Brown solid; yield: 0.314 g (62%); mp 284–288 °C; IR (KBr) (ῡmax): 3432, 3265 (NH, NH2), 2925 (C–H), 2208 (CN), 1609 (C=O), 1509 (C=O), 1446, 1384 (NO2), 1202 (C–N), 755 (Ar) cm−1; 1H NMR (300 MHz, DMSO-d6): δ = 1.28–1.51 (4H, m, 2CH2), 1.61–2.06 (4H, m, 2CH2), 2.27 (2H, s, CH2), 3.39–3.52 (1H, m, CH), 4.08–4.16 (1H, m, CHN), 5.76 (1H, d, 3JHH = 7.8 Hz, NH), 7.09 (1H, d, 3JHH = 7.8 Hz, ArH), 7.37–7.89 (7H, m, ArH), 8.52 (1H, br s, NH), 9.13 (1H, br s, NH); 13C NMR (75 MHz, DMSO-d6): δ = 20.2 (2CH2), 26.0 (CH2), 27.5 (CH2), 50.4 (CH2), 54.0 (CH), 57.2 (CH), 58.3 (Cspiro), 92.7 (C–CN), 93.7 (C–NO2), 116.7 (CN), 122.5, 125.8, 125.9, 128.5, 128.6, 131.1, 131.3, 131.4, 136.9, 138.2 (Ar), 146.0 (CO–C=C), 162.4 (COC=C), 162.5 (C=C–NO2), 165.1 (C–NH2).

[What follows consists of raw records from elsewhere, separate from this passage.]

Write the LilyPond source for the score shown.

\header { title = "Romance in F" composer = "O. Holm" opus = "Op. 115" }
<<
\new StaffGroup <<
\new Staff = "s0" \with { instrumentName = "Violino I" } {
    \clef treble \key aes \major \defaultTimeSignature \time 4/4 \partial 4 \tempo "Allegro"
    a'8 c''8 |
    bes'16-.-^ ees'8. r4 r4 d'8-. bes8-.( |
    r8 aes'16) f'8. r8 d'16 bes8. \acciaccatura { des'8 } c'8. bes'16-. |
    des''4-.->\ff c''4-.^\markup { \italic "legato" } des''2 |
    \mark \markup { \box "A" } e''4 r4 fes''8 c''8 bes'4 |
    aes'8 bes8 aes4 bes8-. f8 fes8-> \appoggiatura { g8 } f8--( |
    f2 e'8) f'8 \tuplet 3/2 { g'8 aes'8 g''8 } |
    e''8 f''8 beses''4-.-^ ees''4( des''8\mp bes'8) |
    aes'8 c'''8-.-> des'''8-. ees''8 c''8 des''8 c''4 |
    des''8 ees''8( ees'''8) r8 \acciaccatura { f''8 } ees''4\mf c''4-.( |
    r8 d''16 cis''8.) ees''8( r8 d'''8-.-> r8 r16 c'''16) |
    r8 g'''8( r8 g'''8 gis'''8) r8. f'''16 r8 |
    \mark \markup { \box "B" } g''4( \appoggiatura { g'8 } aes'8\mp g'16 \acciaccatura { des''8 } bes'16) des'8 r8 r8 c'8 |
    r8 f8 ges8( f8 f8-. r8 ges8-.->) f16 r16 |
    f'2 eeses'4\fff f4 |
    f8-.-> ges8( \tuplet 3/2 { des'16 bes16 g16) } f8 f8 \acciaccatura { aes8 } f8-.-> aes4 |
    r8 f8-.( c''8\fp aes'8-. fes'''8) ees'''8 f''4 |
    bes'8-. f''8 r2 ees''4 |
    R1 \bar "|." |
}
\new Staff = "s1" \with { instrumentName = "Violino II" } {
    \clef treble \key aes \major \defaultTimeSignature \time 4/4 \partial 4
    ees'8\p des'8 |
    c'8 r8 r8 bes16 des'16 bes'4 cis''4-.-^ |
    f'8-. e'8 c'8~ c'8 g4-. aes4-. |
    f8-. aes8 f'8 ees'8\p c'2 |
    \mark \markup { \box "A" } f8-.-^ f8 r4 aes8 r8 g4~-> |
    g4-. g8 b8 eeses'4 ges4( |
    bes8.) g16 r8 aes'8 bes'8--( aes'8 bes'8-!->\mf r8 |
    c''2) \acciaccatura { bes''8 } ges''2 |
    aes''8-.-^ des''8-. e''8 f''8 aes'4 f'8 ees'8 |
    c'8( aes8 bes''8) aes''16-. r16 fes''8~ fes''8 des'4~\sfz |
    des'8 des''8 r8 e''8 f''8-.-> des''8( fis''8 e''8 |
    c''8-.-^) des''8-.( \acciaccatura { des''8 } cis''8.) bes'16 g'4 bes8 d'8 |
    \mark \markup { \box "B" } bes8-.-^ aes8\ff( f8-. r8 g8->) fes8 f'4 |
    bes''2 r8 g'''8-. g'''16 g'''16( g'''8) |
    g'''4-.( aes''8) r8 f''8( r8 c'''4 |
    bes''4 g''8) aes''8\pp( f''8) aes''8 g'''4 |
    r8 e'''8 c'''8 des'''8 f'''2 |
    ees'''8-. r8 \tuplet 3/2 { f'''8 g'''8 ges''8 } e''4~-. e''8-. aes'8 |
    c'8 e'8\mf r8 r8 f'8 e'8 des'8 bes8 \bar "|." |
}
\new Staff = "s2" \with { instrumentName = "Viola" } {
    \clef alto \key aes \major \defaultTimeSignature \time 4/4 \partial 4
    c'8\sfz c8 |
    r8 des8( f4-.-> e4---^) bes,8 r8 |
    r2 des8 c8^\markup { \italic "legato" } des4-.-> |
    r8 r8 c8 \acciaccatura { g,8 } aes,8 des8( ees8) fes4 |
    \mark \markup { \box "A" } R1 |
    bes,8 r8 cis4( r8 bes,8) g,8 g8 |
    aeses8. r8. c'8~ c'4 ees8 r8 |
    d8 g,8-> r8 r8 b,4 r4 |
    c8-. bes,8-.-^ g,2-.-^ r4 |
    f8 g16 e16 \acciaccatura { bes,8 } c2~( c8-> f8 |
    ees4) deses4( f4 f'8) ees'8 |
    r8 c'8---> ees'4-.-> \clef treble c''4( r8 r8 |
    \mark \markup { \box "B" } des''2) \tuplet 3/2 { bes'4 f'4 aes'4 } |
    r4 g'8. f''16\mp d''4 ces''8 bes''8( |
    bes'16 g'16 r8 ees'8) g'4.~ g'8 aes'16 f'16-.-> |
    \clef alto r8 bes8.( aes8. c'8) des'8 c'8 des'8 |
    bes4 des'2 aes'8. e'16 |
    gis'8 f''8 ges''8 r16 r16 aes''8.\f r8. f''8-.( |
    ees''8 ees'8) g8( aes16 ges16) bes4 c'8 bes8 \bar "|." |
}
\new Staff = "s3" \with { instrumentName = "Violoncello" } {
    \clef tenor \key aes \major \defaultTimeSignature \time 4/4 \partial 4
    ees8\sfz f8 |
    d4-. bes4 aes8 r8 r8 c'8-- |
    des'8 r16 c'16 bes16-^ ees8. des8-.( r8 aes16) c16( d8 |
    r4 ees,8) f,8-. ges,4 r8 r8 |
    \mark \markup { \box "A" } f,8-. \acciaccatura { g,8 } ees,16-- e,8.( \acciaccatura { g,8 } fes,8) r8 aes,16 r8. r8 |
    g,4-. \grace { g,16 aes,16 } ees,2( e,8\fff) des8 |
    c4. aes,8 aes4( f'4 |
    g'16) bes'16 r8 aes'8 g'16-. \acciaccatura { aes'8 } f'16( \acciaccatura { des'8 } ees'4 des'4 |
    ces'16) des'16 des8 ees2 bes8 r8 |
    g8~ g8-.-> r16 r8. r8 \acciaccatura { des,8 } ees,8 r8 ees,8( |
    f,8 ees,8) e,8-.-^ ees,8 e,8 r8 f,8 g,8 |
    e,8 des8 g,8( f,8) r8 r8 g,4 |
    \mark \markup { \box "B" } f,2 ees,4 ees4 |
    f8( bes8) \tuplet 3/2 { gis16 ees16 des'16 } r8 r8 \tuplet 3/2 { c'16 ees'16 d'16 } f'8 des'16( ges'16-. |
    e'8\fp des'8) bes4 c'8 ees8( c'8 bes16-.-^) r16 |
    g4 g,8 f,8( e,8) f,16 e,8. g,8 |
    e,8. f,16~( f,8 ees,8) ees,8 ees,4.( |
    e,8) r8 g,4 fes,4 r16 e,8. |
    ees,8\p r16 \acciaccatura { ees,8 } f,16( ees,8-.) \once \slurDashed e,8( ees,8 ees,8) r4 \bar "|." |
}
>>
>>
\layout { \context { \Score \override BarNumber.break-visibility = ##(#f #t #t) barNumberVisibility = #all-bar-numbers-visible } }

MS (EI, 70 eV): m/z (%) = 505 (0.2) [M]+, 370 (14), 322 (24), 224 (81), 195 (46), 172 (83), 91 (100), 65 (38).

(Z)-6′-Amino-3′,3′-dimethyl-9′-nitro-3-oxo-2-(3-oxo-2,3-dihydro-1H-inden-1-ylidene)-1′,2,2′,3,3′,4′-hexahydrospiro[indene-1,8′-pyrido[1,2-a]pyrimidine]-7′-carbonitrile (6d)

Brown solid; yield: 0.404 g (82%); mp 280–281 °C; IR (KBr) (ῡmax): 3434, 3349 (NH, NH2), 2927 (C–H), 2207 (CN), 1618 (C=O), 1574 (C=O), 1440, 1387 (NO2), 1174 (C–N), 749 (Ar) cm−1; 1H NMR (300 MHz, DMSO-d6): δ = 0.97 (6H, s, 2CH3), 2.27 (2H, s, CH2), 2.78 (4H, s, 2CH2), 5.63 (1H, s, NH), 7.11 (2H, d, 3JHH = 7.5 Hz, ArH), 7.58 (2H, d, 3JHH = 7.5 Hz, ArH), 7.75–7.84 (4H, m, ArH), 7.87 (1H, br s, NH), 9.07 (1H, br s, NH).